The futurist Ray Kurzweil argues that computers will soon exceed the memory capacity and computational ability of the human brain. Mankind will foster relationships with automated personalities and ultimately at the end of the 21st century the distinction between man and machine will vanish althogether. It is the world of cyborgs, downloaded personalities and spiritual machines, merging the physical and the digital in a hypermodern way, also known as cyberspaces. Kurzweil states that the key driver behind this cybernetic organism is computational technology which will affect all physical and virtual realms of the human. If that is the case, this development will have also a radical impact in the field of architecture which one may find hard to imagine.

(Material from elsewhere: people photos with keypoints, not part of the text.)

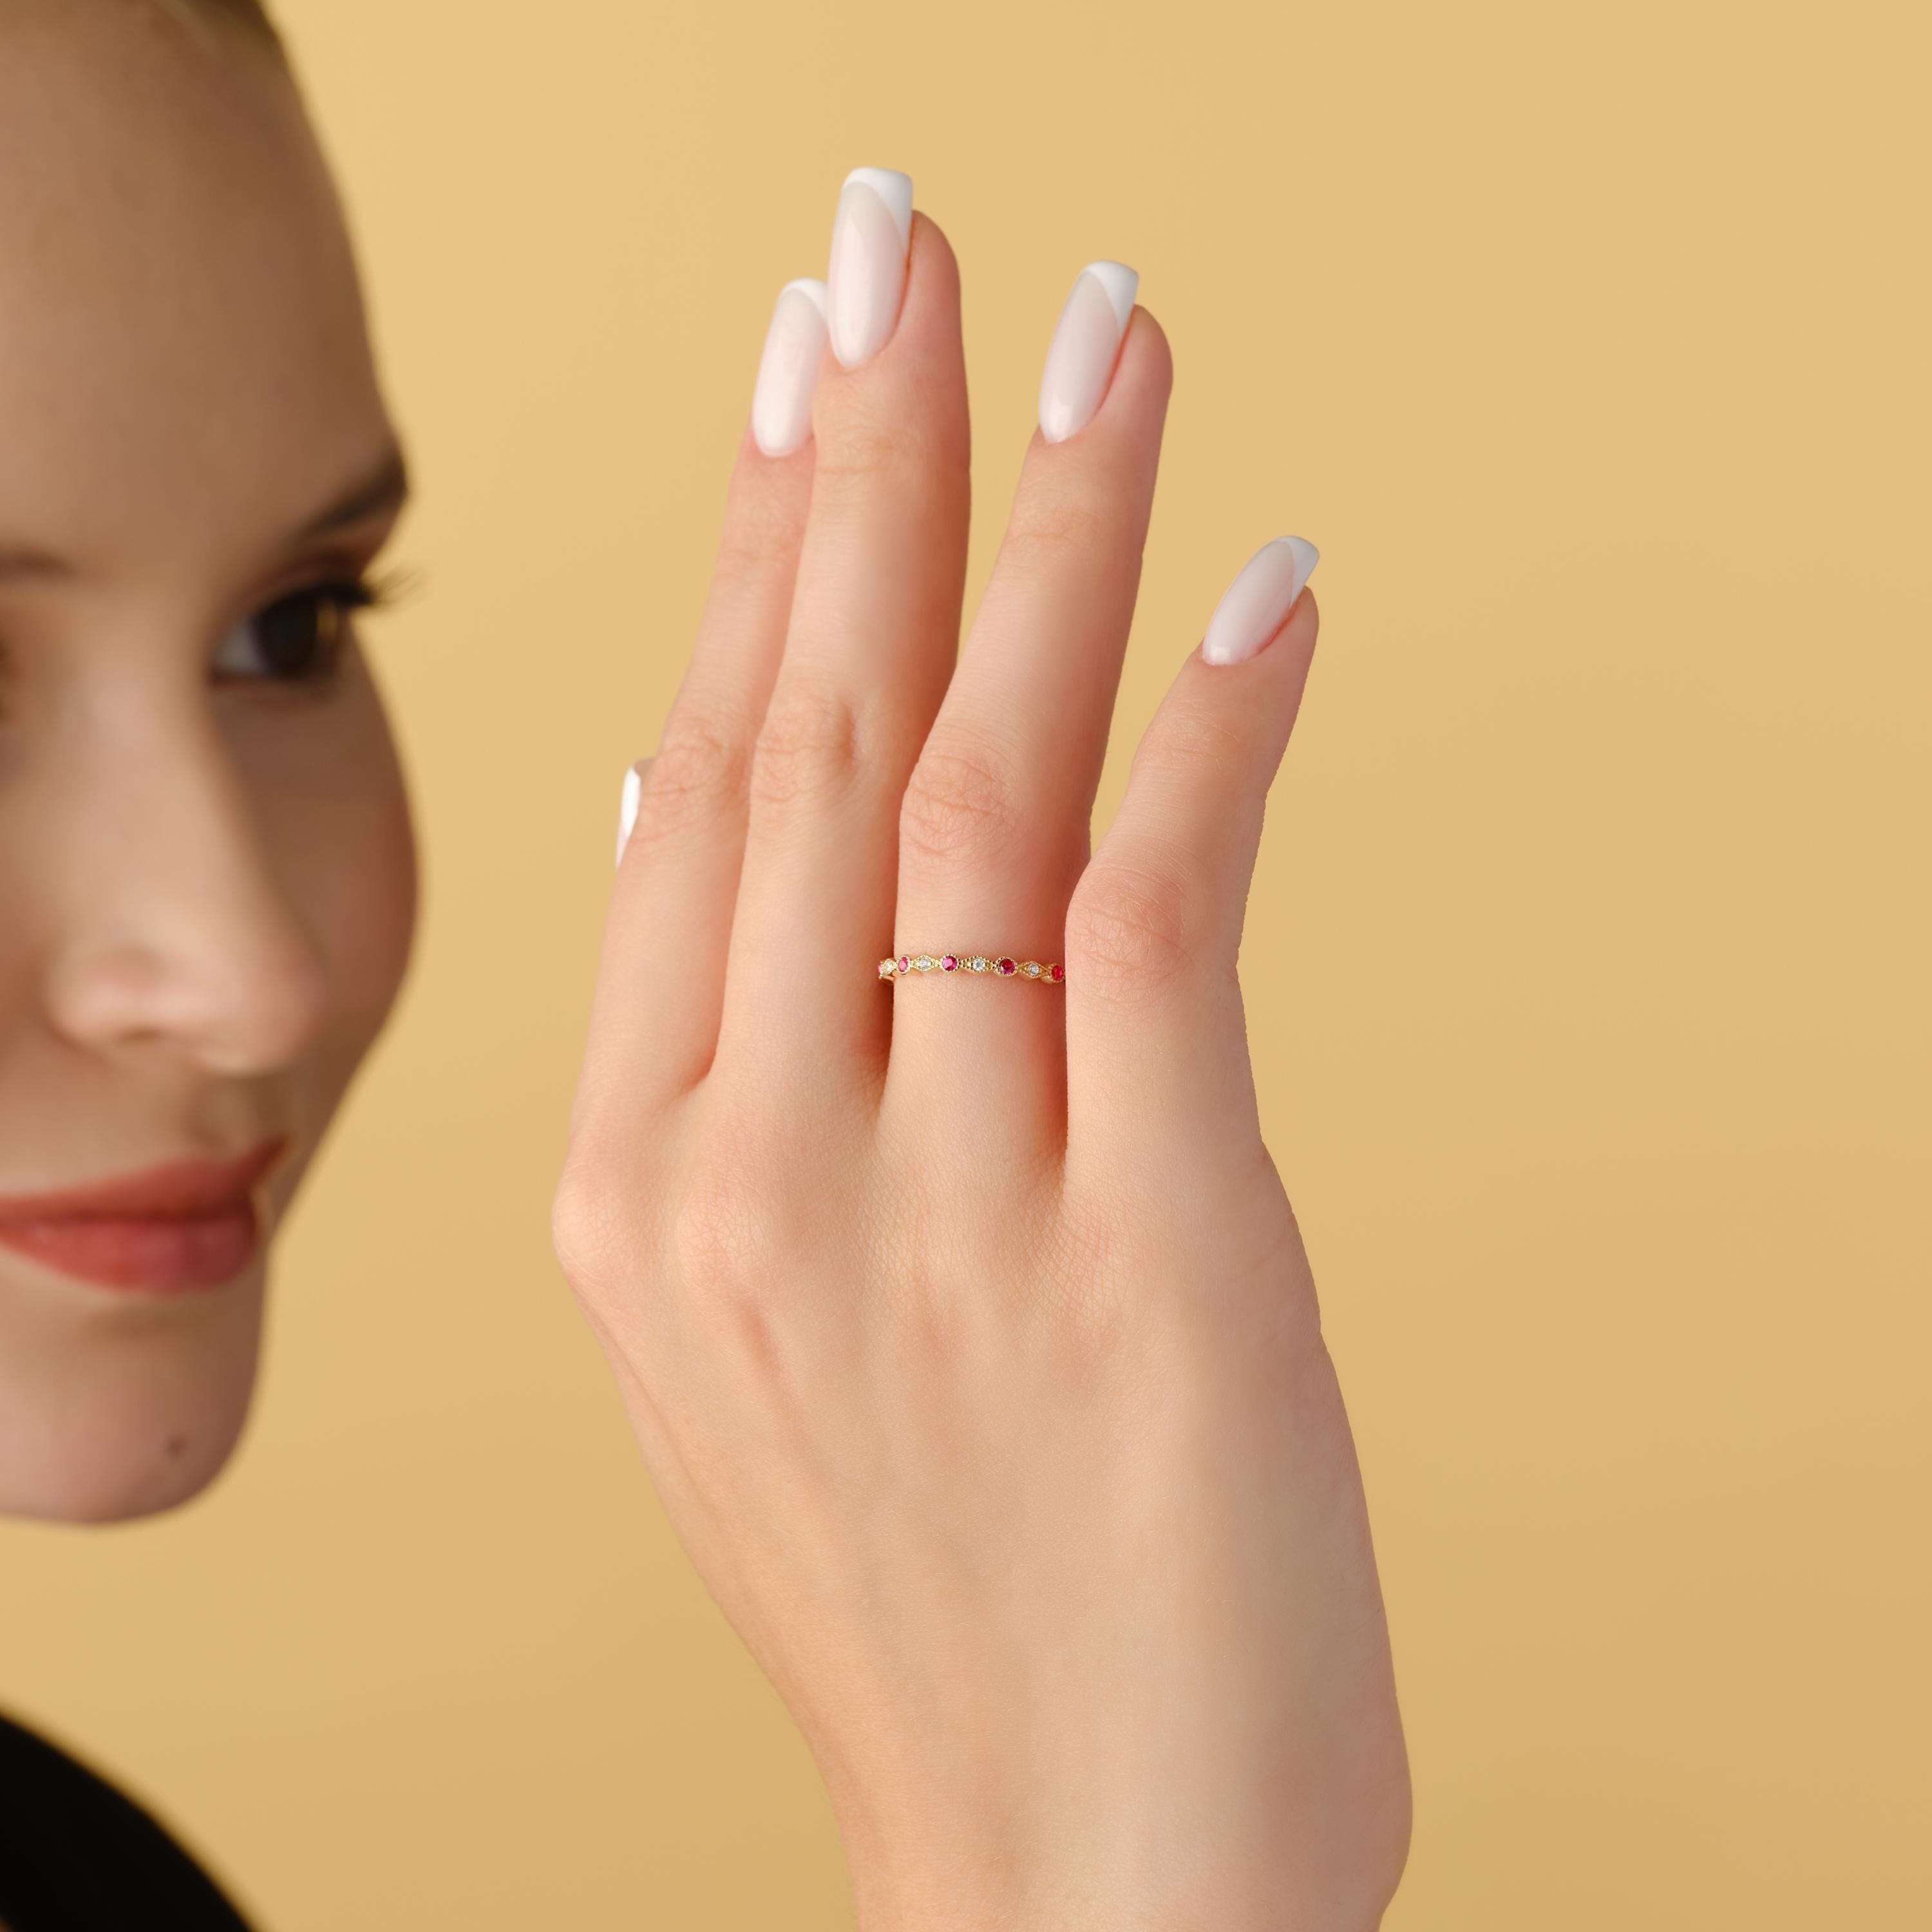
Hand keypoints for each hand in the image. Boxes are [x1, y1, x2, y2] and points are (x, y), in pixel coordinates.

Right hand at [555, 172, 1408, 1929]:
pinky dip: (1210, 734)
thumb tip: (680, 787)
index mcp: (641, 1180)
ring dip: (1043, 536)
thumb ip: (704, 1048)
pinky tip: (1252, 577)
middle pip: (815, 738)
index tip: (796, 369)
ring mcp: (941, 1209)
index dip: (751, 547)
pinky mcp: (1146, 1250)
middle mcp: (756, 1167)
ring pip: (976, 793)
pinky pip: (1159, 928)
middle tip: (895, 247)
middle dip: (860, 462)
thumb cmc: (928, 1578)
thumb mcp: (736, 1321)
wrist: (1063, 1873)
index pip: (699, 784)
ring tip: (1092, 337)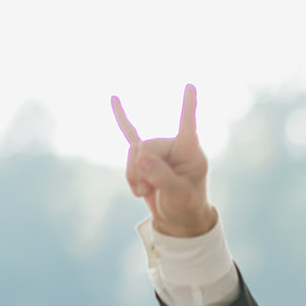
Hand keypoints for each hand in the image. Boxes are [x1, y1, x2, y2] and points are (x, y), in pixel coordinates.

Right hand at [111, 84, 217, 237]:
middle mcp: (175, 146)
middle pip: (145, 146)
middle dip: (140, 170)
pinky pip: (130, 134)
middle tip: (145, 191)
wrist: (178, 219)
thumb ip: (161, 176)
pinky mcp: (147, 157)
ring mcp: (160, 150)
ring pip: (133, 152)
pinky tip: (114, 100)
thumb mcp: (178, 194)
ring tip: (142, 191)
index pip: (187, 124)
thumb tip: (140, 158)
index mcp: (189, 151)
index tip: (191, 86)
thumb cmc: (185, 206)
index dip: (188, 105)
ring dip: (132, 175)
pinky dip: (122, 118)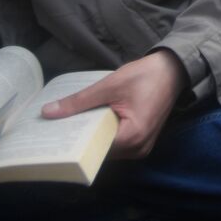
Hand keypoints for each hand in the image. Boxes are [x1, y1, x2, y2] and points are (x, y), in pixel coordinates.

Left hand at [42, 49, 186, 158]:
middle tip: (56, 128)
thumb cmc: (145, 76)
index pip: (95, 148)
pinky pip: (117, 143)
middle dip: (80, 139)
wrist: (173, 70)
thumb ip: (79, 101)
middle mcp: (138, 149)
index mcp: (133, 137)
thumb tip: (48, 112)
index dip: (74, 141)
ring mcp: (142, 147)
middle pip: (101, 151)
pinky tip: (90, 122)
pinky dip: (104, 134)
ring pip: (108, 148)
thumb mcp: (109, 85)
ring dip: (92, 137)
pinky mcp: (142, 141)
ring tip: (69, 125)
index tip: (53, 134)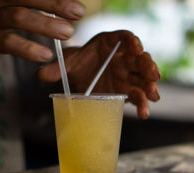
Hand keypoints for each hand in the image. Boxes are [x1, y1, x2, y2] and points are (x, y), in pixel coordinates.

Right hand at [0, 0, 85, 65]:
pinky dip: (28, 48)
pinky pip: (7, 42)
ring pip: (18, 16)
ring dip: (45, 25)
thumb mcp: (5, 3)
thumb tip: (60, 5)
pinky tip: (44, 55)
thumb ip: (27, 2)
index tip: (74, 2)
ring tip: (67, 33)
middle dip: (54, 3)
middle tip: (78, 11)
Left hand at [37, 31, 160, 118]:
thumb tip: (40, 74)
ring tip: (152, 98)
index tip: (136, 48)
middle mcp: (123, 58)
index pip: (124, 38)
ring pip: (143, 78)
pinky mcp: (128, 90)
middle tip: (153, 75)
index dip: (132, 42)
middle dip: (148, 66)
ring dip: (150, 87)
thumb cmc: (79, 64)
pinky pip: (138, 95)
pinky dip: (142, 103)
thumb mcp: (68, 63)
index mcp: (111, 44)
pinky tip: (144, 113)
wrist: (82, 77)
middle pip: (140, 59)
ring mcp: (128, 74)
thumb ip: (56, 67)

According to the architect Liam Young the most significant architetcural spaces in the world are now entirely empty of people. Spaces invented, controlled and guided by smart engineers combining human and artificial intelligence, with the purpose to manufacture and accemble products or gather data by automatization by robotization. Young states, that ‘we are enterting in a new geological epoch, the Post-Anthropocene, where humans are not anymore the dominant force shaping the planet, but intelligent machines. Where humans own acts of design have forever changed the composition of the atmosphere, the oceans and the earth, this will be done increasingly by clever robots and automats. We once understood out world through systems that positioned ourselves, human scale, vision and patterns of occupation at the center of the structures that we design. In the age of the network, however, the body is no longer the dominant measure of space; instead it is the machines that occupy the spaces that now define the parameters of the architecture that contains them – an architecture whose form and materiality is configured to anticipate the logics of machine perception and comfort rather than our own’.
This report titles Cyberspace: Architecture in the Age of Spiritual Machines aims to allow the interested reader to navigate through some of these surrealistig Post-Anthropocene spaces as the data center AM4 in Amsterdam, automated car factory of Tesla in Berlin, automated vertical farm in San Diego, the hyper-hygienic spaces of ASML in Eindhoven, and the retail domains of Samsung and Apple, where humans and machines seem to merge almost in a natural way. Each building has been analyzed and interpreted extensively by schemes, colalges, drawings and 3D abstract models buildt in scale 1:33. In order to gain more insight into the complicated matter, lucian floridi;s book 4th Revolution has been used as main source.